Selected extract →
★ ★ ★ ★ ★ ★ ★

As GRTC rejiggers the bus network later this year (aka the Richmond Transit Network Plan), the need for a central place for riders to transfers won't vanish entirely but should decrease. It'll be interesting to see if fewer transfers at a central location will open up additional potential spots for the (much needed) replacement to the current plaza.
For the next couple of weeks, this section of our wonderful weekly email will be provided by our new intern Zac. He'll be helping us with some research, planning, and writing—including, among other things, this!
Brad Miller, CEO of Tampa Bay’s Pinellas Suncoast Transit Authority has given up his car for a month in favor of public transit and listening to the concerns of those who ride it every day. So far he got caught in a storm while walking between bus stops, missed his son’s baseball game, and must wake up earlier to get to work on time. Imagine how transit in Richmond could be improved if policy makers exclusively rode public transit for a month?
Transit ridership is growing in Seattle faster than in any other American city. It’s been credited with revitalizing the downtown, and, now, employers have found that it helps them hire and retain employees—65% of transit rides in King County are done with an employer-subsidized fare. While transit is good for the environment and provides options to the less fortunate, Seattle has found that it’s also just good business.
Bus-only lanes help buses run faster and more efficiently. San Francisco will consider expanding its pilot program of red-painted, bus-only lanes to about 50 additional streets. The Federal Highway Administration will study the effectiveness of the program and then consider legalizing it throughout the country.
This piece about the process and planning behind bringing a BRT to the Charleston region should sound super familiar. Richmond went through the same thing for the Pulse on Broad Street, and building any additional BRT lines on our major corridors will need to follow the same process.

★ ★ ★ ★ ★ ★ ★

Record excerpts →
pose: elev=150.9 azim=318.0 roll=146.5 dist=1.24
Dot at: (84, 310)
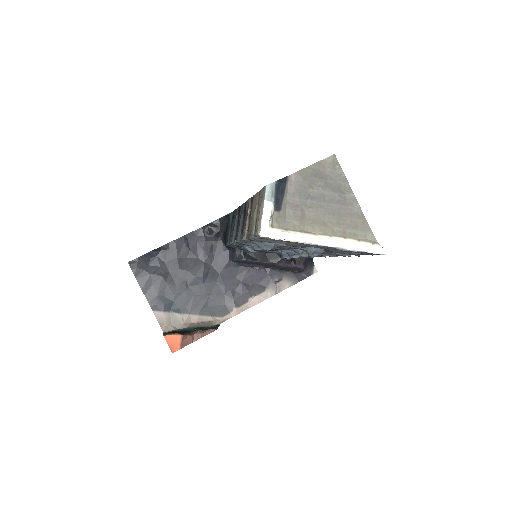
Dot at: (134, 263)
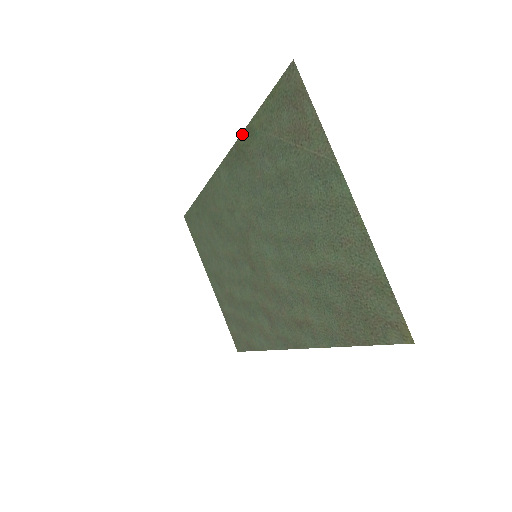
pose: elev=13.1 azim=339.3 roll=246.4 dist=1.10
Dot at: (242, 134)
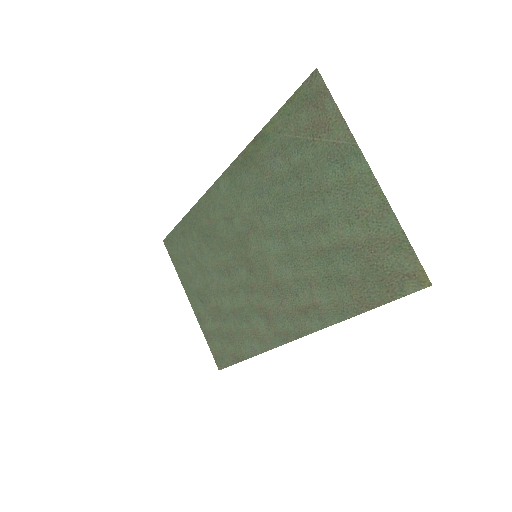
Dot at: (252, 141)
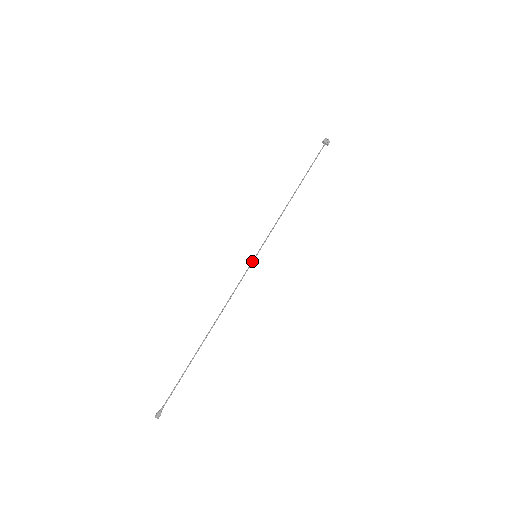
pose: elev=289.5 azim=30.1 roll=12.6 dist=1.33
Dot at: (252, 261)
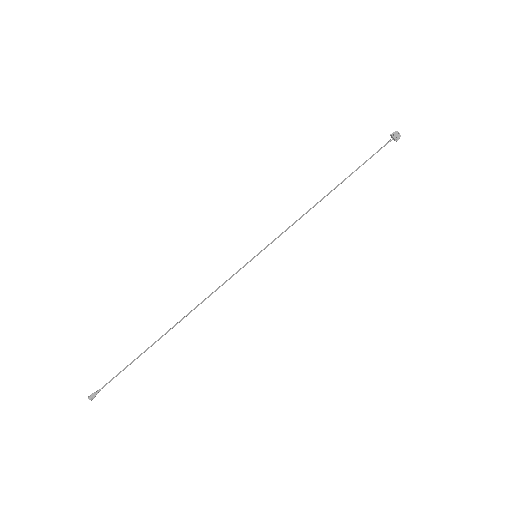
Dot at: (249, 261)
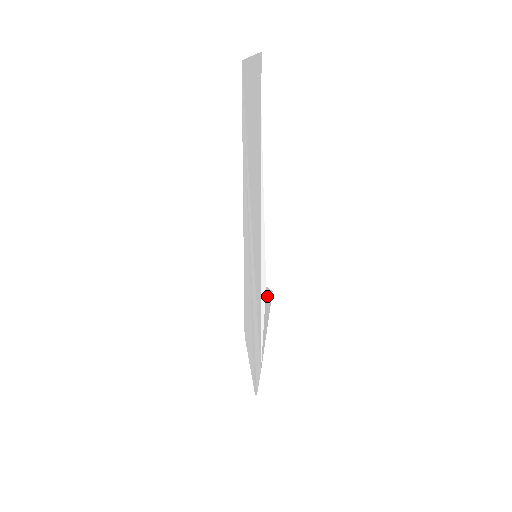
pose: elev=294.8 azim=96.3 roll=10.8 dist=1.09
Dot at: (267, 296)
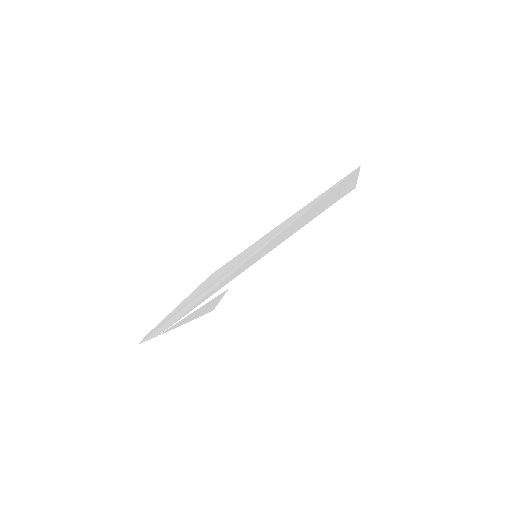
Dot at: (218, 298)
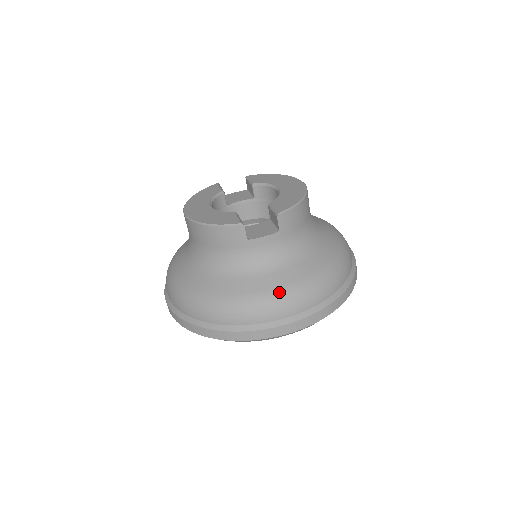
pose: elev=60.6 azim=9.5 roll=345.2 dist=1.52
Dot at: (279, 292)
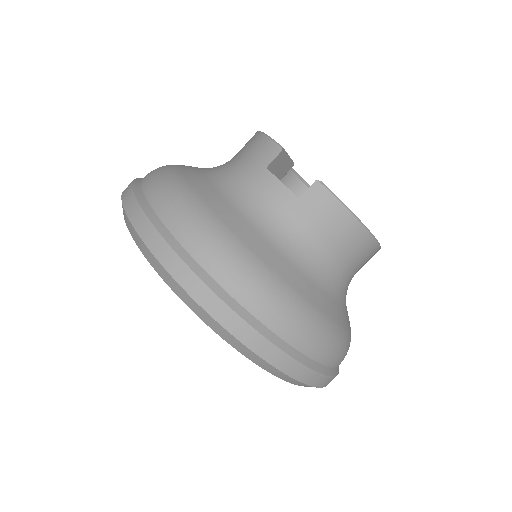
Dot at: (216, 221)
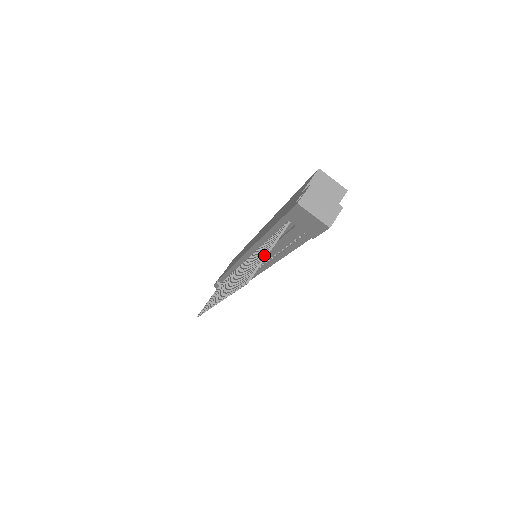
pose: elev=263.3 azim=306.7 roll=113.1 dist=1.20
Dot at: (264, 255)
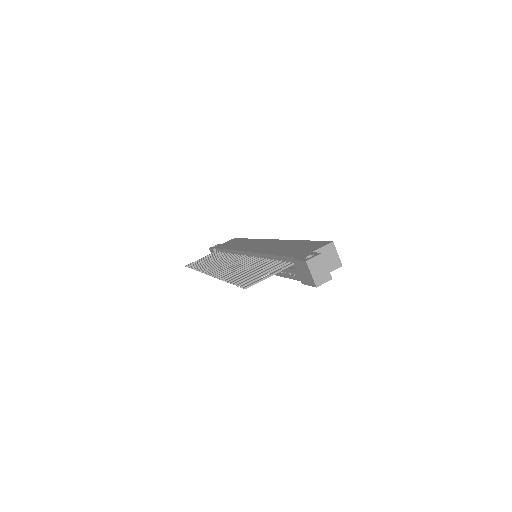
Dot at: (266, 276)
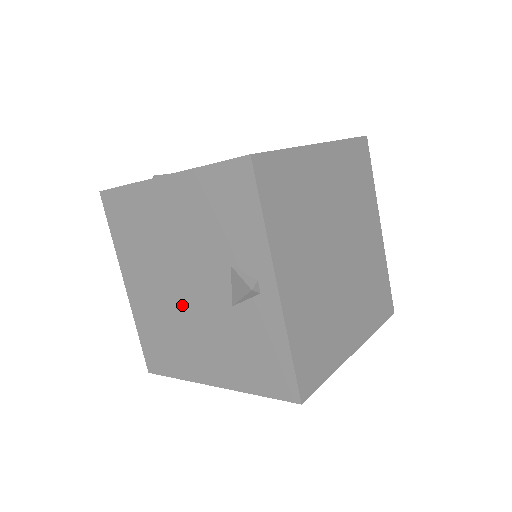
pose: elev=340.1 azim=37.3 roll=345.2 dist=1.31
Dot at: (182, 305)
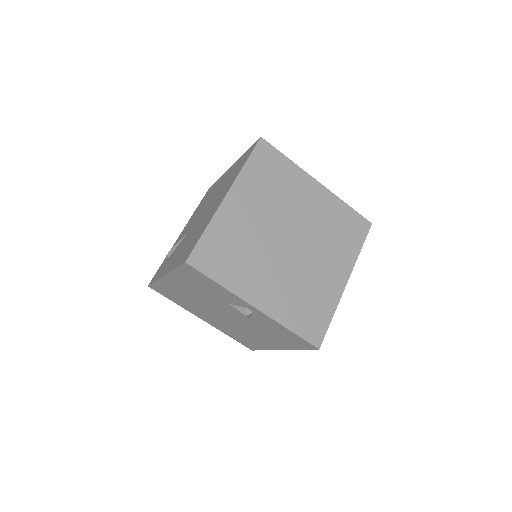
Dot at: (231, 322)
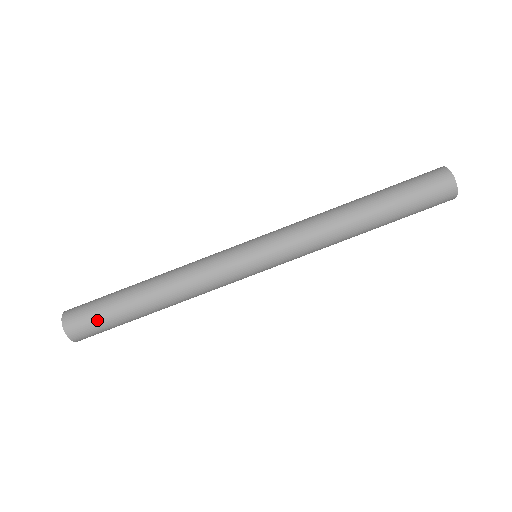
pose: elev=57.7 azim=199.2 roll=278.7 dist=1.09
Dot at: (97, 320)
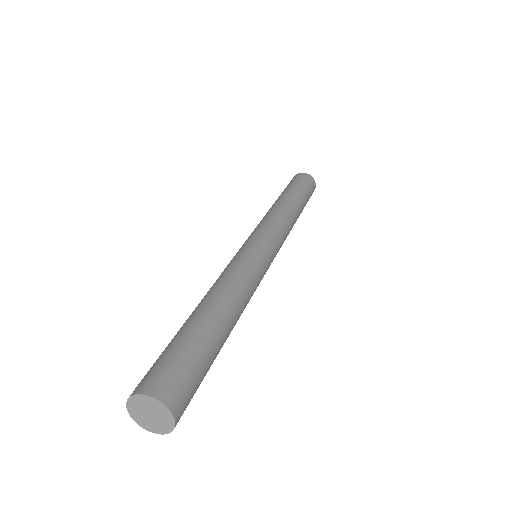
Dot at: (174, 356)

★ ★ ★ ★ ★ ★ ★

Exercise prompt → Rewrite everything in the transit newsletter from "As GRTC rejiggers" down to "the current plaza.", renaming "plaza" as "transfer hub".

Answer →
As GRTC rejiggers the bus network later this year (aka the Richmond Transit Network Plan), the need for a central place for riders to transfers won't vanish entirely but should decrease. It'll be interesting to see if fewer transfers at a central location will open up additional potential spots for the (much needed) replacement to the current transfer hub.